[ABOUT THIS EXERCISE]: Your task is to retype every entry exactly while omitting the pictures.

(Minified JSON responses)

----------

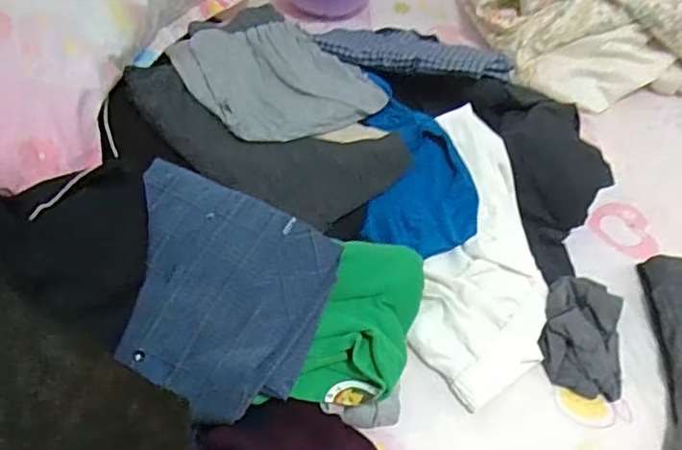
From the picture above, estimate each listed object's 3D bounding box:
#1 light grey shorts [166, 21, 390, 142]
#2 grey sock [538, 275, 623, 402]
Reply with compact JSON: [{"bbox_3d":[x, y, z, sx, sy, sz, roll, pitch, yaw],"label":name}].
[{"bbox_3d":[-0.081,-0.197,0.761,0.238,0.047,0.210,-19,57,-19],"label":"light grey shorts"},{"bbox_3d":[0.299,0.134,0.725,0.098,0.029,0.152,14,52,5],"label":"grey sock"}]

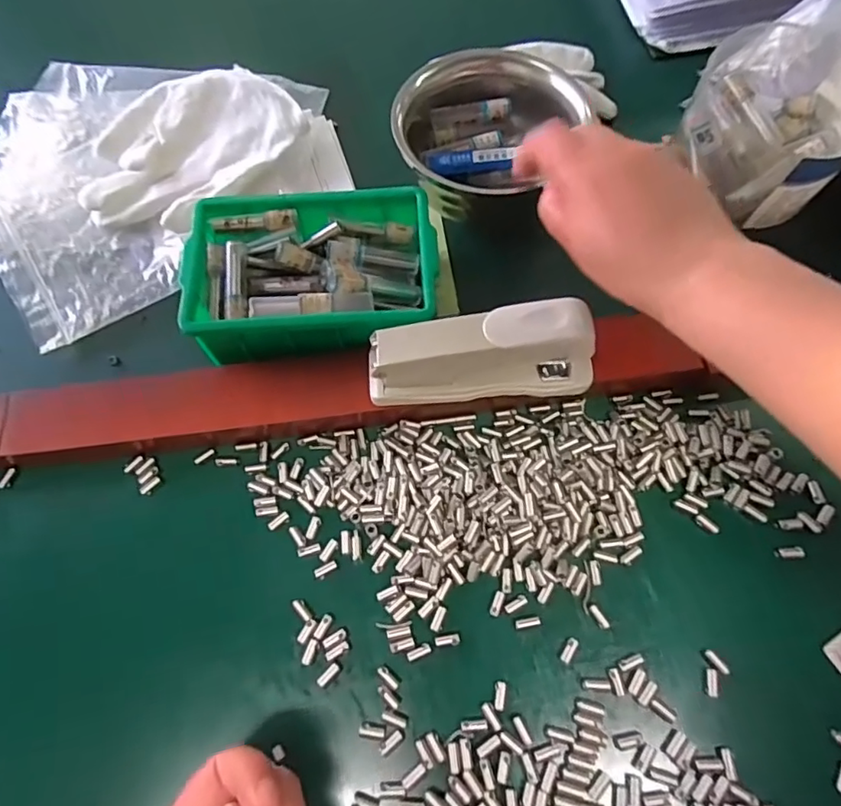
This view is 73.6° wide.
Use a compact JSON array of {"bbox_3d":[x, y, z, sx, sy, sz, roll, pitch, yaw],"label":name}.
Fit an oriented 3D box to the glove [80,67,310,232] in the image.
[{"bbox_3d":[-0.167,-0.183,0.401,0.154,0.027,0.099,-40,71,-16],"label":"glove"}]

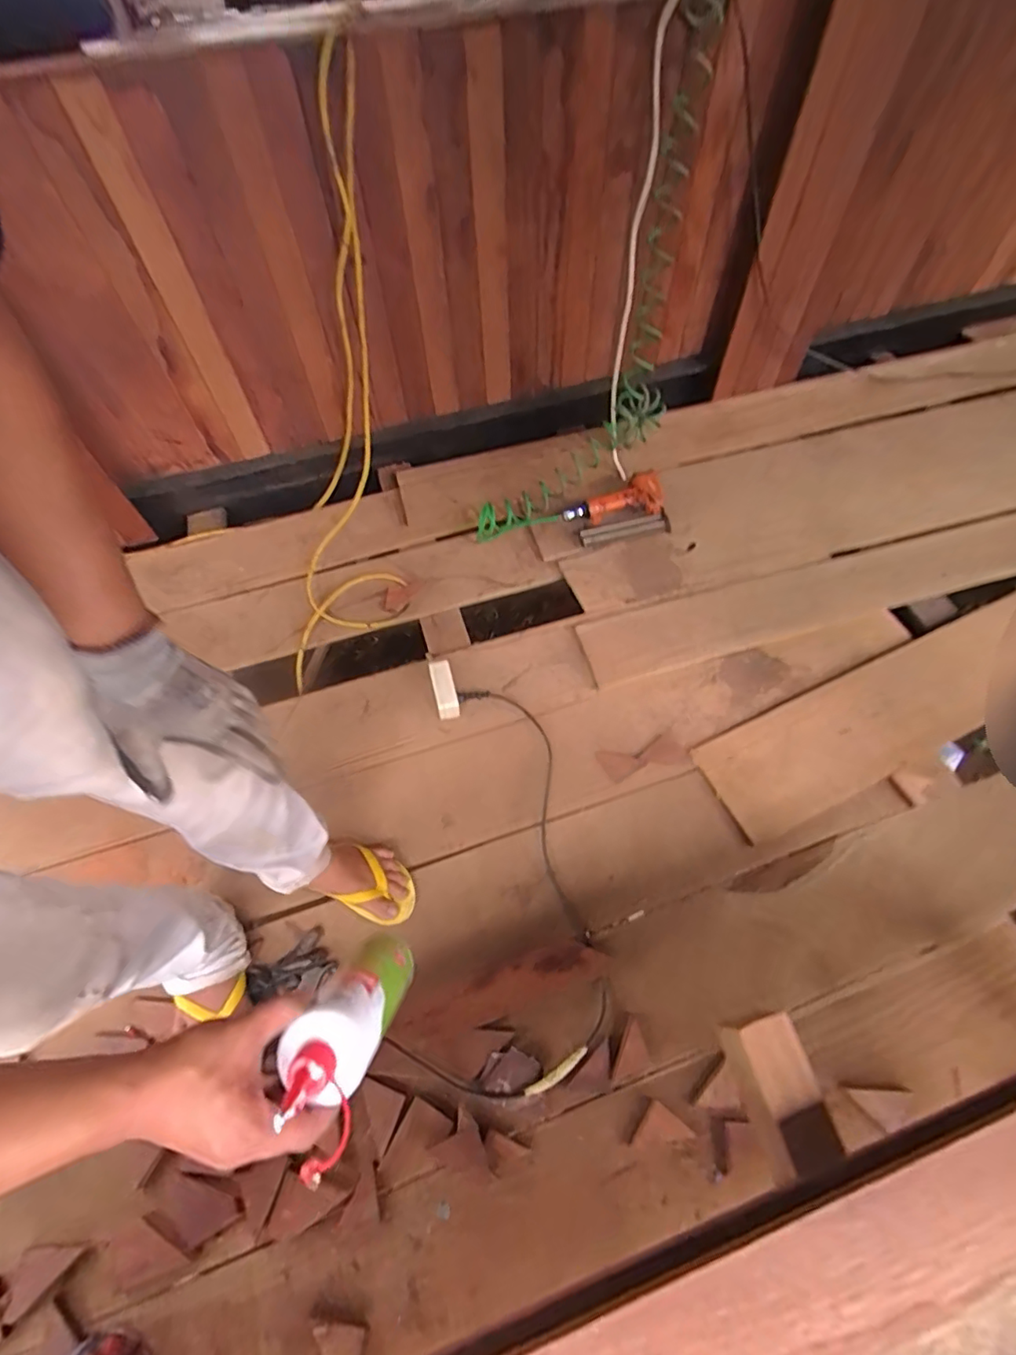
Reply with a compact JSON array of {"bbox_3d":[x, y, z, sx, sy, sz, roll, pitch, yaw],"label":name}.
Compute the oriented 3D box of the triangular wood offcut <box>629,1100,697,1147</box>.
[{"bbox_3d":[0.208,0.621,0.743,0.064,0.007,0.062,32,66,20],"label":"triangular wood offcut"}]

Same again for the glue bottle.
[{"bbox_3d":[-0.130,0.282,0.450,0.061,0.241,0.061,-2,85,2],"label":"glue bottle"}]

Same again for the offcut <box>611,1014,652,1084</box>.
[{"bbox_3d":[0.178,0.531,0.774,0.045,0.007,0.083,22,63,15],"label":"offcut"}]

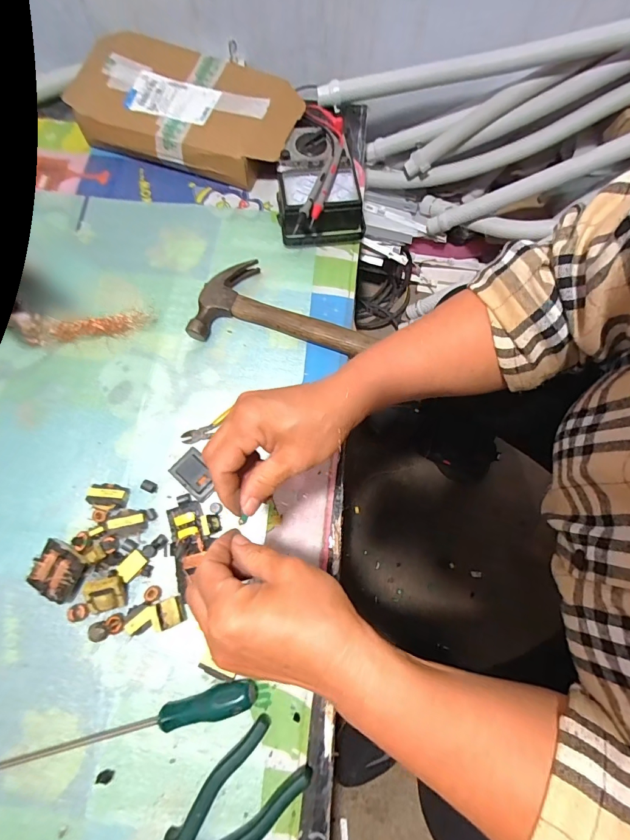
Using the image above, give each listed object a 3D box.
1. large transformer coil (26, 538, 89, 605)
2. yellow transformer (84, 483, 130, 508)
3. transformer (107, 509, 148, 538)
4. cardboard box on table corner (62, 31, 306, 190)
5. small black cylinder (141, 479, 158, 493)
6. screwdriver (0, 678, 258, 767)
[{"bbox_3d":[-0.285,0.168,0.441,0.060,0.024,0.051,23,75,6],"label":"large transformer coil"},{"bbox_3d":[-0.245,0.088,0.466,0.047,0.015,0.025,6,74,1],"label":"yellow transformer"},{"bbox_3d":[-0.218,0.120,0.460,0.044,0.012,0.030,-11,75,-4],"label":"transformer"},{"bbox_3d":[-0.191,-0.473,0.608,0.325,0.061,0.188,18,75,4],"label":"cardboard box on table corner"},{"bbox_3d":[-0.198,0.079,0.474,0.019,0.007,0.012,20,75,5],"label":"small black cylinder"},{"bbox_3d":[-0.200,0.319,0.398,0.291,0.027,0.025,-17,75,-5],"label":"screwdriver"}]

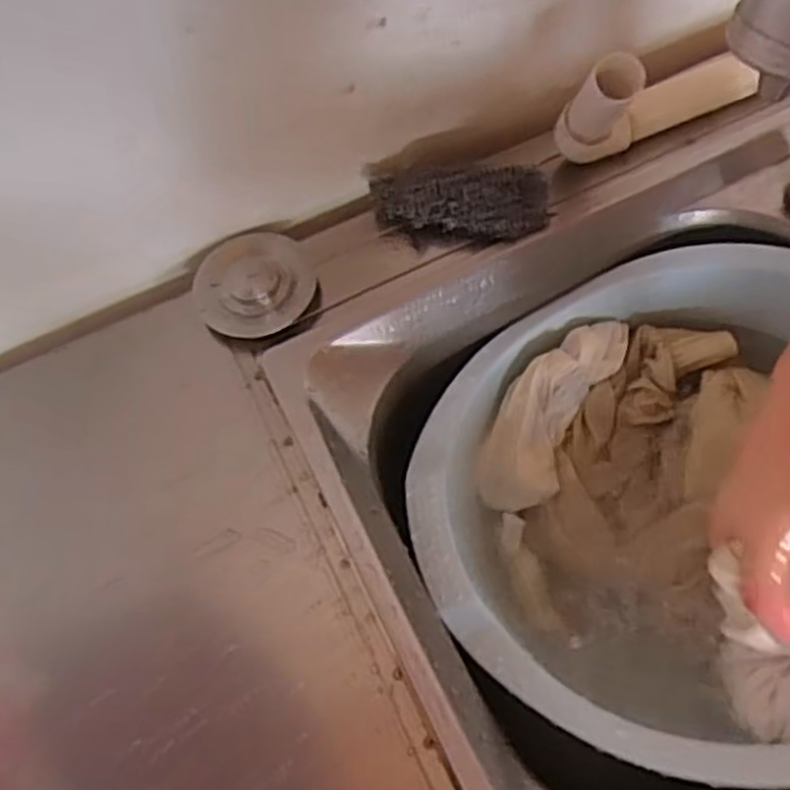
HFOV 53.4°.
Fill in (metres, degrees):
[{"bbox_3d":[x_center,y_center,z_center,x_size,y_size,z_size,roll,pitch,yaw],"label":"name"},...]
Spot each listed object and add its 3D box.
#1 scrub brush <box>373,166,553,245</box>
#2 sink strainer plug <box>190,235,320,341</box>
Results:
[{"bbox_3d":[0.045,-0.139,0.554,0.125,0.037,0.059,3,64,7],"label":"scrub brush"},{"bbox_3d":[-0.098,-0.079,0.549,0.084,0.012,0.078,-2,63,5],"label":"sink strainer plug"}]

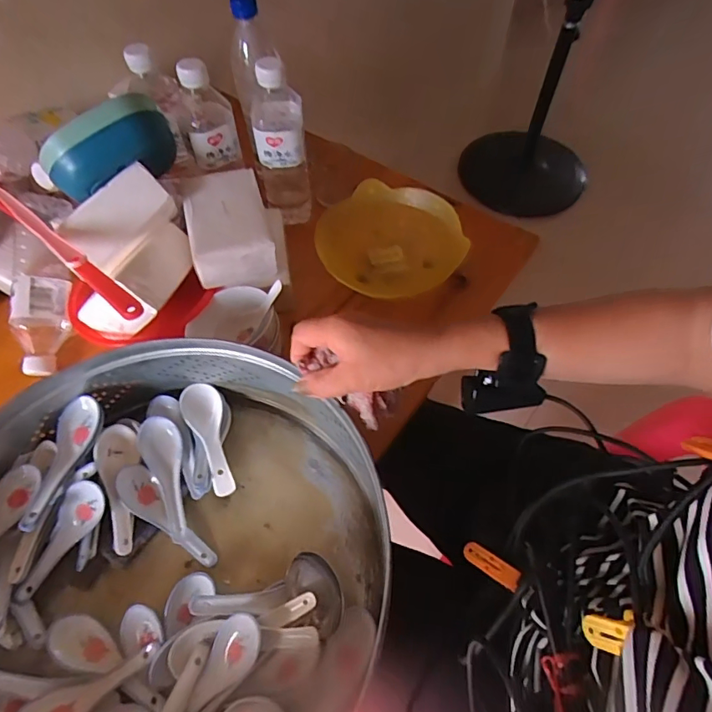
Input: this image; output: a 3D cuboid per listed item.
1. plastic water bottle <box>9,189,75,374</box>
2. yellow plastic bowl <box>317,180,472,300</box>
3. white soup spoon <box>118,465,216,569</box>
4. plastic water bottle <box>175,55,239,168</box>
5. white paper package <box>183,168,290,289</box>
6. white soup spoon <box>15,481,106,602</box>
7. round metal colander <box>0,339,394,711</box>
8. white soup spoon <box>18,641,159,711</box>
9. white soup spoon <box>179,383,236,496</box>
[{"bbox_3d":[-0.358,-0.084,0.551,0.056,0.056,0.209,-4,83,-2],"label":"plastic water bottle"},{"bbox_3d":[0.043,-0.142,0.610,0.181,0.047,0.174,-35,65,-19],"label":"yellow plastic bowl"},{"bbox_3d":[-0.182,0.157,0.462,0.122,0.022,0.034,40,67,8],"label":"white soup spoon"},{"bbox_3d":[-0.178,-0.292,0.567,0.059,0.112,0.064,-13,60,-7],"label":"plastic water bottle"},{"bbox_3d":[-0.140,-0.151,0.565,0.103,0.071,0.135,-9,60,-5],"label":"white paper package"},{"bbox_3d":[-0.273,0.169,0.443,0.036,0.026,0.117,29,83,16],"label":"white soup spoon"},{"bbox_3d":[-0.176,0.187,0.409,0.381,0.114,0.386,0,59,0],"label":"round metal colander"},{"bbox_3d":[-0.221,0.277,0.392,0.121,0.021,0.035,-27,63,-15],"label":"white soup spoon"},{"bbox_3d":[-0.146,0.079,0.482,0.041,0.026,0.133,-24,62,-13],"label":"white soup spoon"}]

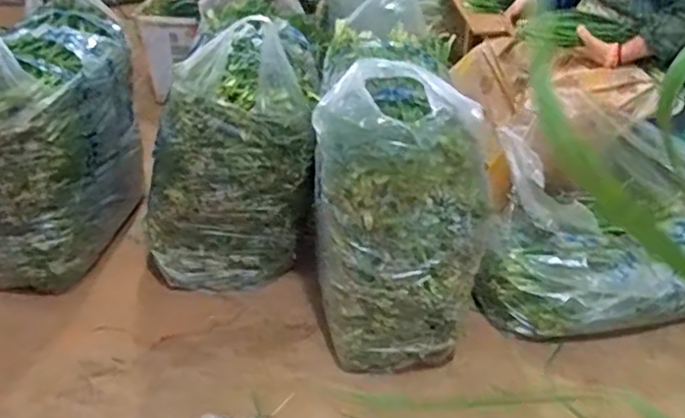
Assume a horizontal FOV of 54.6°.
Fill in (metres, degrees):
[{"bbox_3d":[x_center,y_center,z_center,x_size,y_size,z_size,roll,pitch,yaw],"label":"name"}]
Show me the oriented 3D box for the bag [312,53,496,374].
[{"bbox_3d":[0.118,0.047,1.324,0.285,0.585,0.244,-19,37,-28],"label":"bag"}]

----------

[ANSWER TO THIS EXERCISE]:
From the picture above, estimate each listed object's 3D bounding box:
#1 light grey shorts [166, 21, 390, 142]
#2 grey sock [538, 275, 623, 402]
Reply with compact JSON: [{"bbox_3d":[x, y, z, sx, sy, sz, roll, pitch, yaw],"label":name}].
[{"bbox_3d":[-0.081,-0.197,0.761,0.238,0.047,0.210,-19,57,-19],"label":"light grey shorts"},{"bbox_3d":[0.299,0.134,0.725,0.098,0.029,0.152,14,52,5],"label":"grey sock"}]

This view is 73.6° wide.
Use a compact JSON array of {"bbox_3d":[x, y, z, sx, sy, sz, roll, pitch, yaw],"label":name}.
Fit an oriented 3D box to the glove [80,67,310,232] in the image.
[{"bbox_3d":[-0.167,-0.183,0.401,0.154,0.027,0.099,-40,71,-16],"label":"glove"}]

Reply with a compact JSON array of {"bbox_3d":[x, y, z, sx, sy, sz, roll, pitch, yaw],"label":name}.
Compute the oriented 3D box of the triangular wood offcut <box>629,1100,697,1147</box>.
[{"bbox_3d":[0.208,0.621,0.743,0.064,0.007,0.062,32,66,20],"label":"triangular wood offcut"}]

Same again for the glue bottle.
[{"bbox_3d":[-0.130,0.282,0.450,0.061,0.241,0.061,-2,85,2],"label":"glue bottle"}]

Same again for the offcut <box>611,1014,652,1084</box>.
[{"bbox_3d":[0.178,0.531,0.774,0.045,0.007,0.083,22,63,15],"label":"offcut"}]

Using the image above, give each listed object a 3D box.
1. large transformer coil (26, 538, 89, 605)
2. yellow transformer (84, 483, 130, 508)
3. transformer (107, 509, 148, 538)
4. cardboard box on table corner (62, 31, 306, 190)
5. small black cylinder (141, 479, 158, 493)
6. screwdriver (0, 678, 258, 767)
[{"bbox_3d":[-0.285,0.168,0.441,0.060,0.024,0.051,23,75,6],"label":"large transformer coil"},{"bbox_3d":[-0.245,0.088,0.466,0.047,0.015,0.025,6,74,1],"label":"yellow transformer"},{"bbox_3d":[-0.218,0.120,0.460,0.044,0.012,0.030,-11,75,-4],"label":"transformer"},{"bbox_3d":[-0.191,-0.473,0.608,0.325,0.061,0.188,18,75,4],"label":"cardboard box on table corner"},{"bbox_3d":[-0.198,0.079,0.474,0.019,0.007,0.012,20,75,5],"label":"small black cylinder"},{"bbox_3d":[-0.200,0.319,0.398,0.291,0.027,0.025,-17,75,-5],"label":"screwdriver"}]

HFOV 53.4°.
Fill in (metres, degrees):
[{"bbox_3d":[x_center,y_center,z_center,x_size,y_size,z_size,roll,pitch,yaw],"label":"name"},...]
Spot each listed object and add its 3D box.
#1 scrub brush <box>373,166,553,245</box>
#2 sink strainer plug <box>190,235,320,341</box>
Results:
[{"bbox_3d":[0.045,-0.139,0.554,0.125,0.037,0.059,3,64,7],"label":"scrub brush"},{"bbox_3d":[-0.098,-0.079,0.549,0.084,0.012,0.078,-2,63,5],"label":"sink strainer plug"}]

Input: this image; output: a 3D cuboid per listed item.
1. plastic water bottle <box>9,189,75,374</box>
2. yellow plastic bowl <box>317,180,472,300</box>
3. white soup spoon <box>118,465,216,569</box>
4. plastic water bottle <box>175,55,239,168</box>
5. white paper package <box>183,168,290,289</box>
6. white soup spoon <box>15,481,106,602</box>
7. round metal colander <box>0,339,394,711</box>
8. white soup spoon <box>18,641,159,711</box>
9. white soup spoon <box>179,383,236,496</box>
[{"bbox_3d":[-0.358,-0.084,0.551,0.056,0.056,0.209,-4,83,-2],"label":"plastic water bottle"},{"bbox_3d":[0.043,-0.142,0.610,0.181,0.047,0.174,-35,65,-19],"label":"yellow plastic bowl"},{"bbox_3d":[-0.182,0.157,0.462,0.122,0.022,0.034,40,67,8],"label":"white soup spoon"},{"bbox_3d":[-0.178,-0.292,0.567,0.059,0.112,0.064,-13,60,-7],"label":"plastic water bottle"},{"bbox_3d":[-0.140,-0.151,0.565,0.103,0.071,0.135,-9,60,-5],"label":"white paper package"},{"bbox_3d":[-0.273,0.169,0.443,0.036,0.026,0.117,29,83,16],"label":"white soup spoon"},{"bbox_3d":[-0.176,0.187,0.409,0.381,0.114,0.386,0,59,0],"label":"round metal colander"},{"bbox_3d":[-0.221,0.277,0.392,0.121,0.021,0.035,-27,63,-15],"label":"white soup spoon"},{"bbox_3d":[-0.146,0.079,0.482,0.041,0.026,0.133,-24,62,-13],"label":"white soup spoon"}]

Assume a horizontal FOV of 54.6°.
Fill in (metres, degrees):
[{"bbox_3d":[x_center,y_center,z_center,x_size,y_size,z_size,roll,pitch,yaw],"label":"name"}]
Show me the oriented 3D box for the bag [312,53,496,374].
[{"bbox_3d":[0.118,0.047,1.324,0.285,0.585,0.244,-19,37,-28],"label":"bag"}]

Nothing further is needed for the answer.